Proof of Value Replacing Proof of Concept

Artificial intelligence is more than just a nice addition to the technology stack, it's essential if companies want to survive, said Bruce Orcutt, vice president of product marketing at Milpitas, Calif.-based ABBYY. And it's getting more sophisticated.

“COVID was definitely an accelerant but also the developer skills shortage is a contributing factor,” he said.

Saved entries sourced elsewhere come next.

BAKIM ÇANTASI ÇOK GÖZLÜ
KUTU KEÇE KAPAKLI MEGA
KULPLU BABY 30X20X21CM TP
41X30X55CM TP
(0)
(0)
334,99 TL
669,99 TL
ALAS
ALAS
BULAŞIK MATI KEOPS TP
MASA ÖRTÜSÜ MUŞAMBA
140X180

Orcutt pointed to the example of document processing. AI technologies like optical character recognition and machine learning have been used to intelligently capture documents and send content to enterprise applications for years, but they required significant training and IT resources from IT. Now, more advanced AI makes that same legacy document processing technology easy for business analysts to use in the form of cloud-based, no-code platforms that can process any type of content they are working with.

“For AI to see rapid adoption, it needs to be user friendly, deployed quickly and return value immediately," Orcutt said. "The days of 'proof of concept' are gone, enterprise leaders want proof of value now."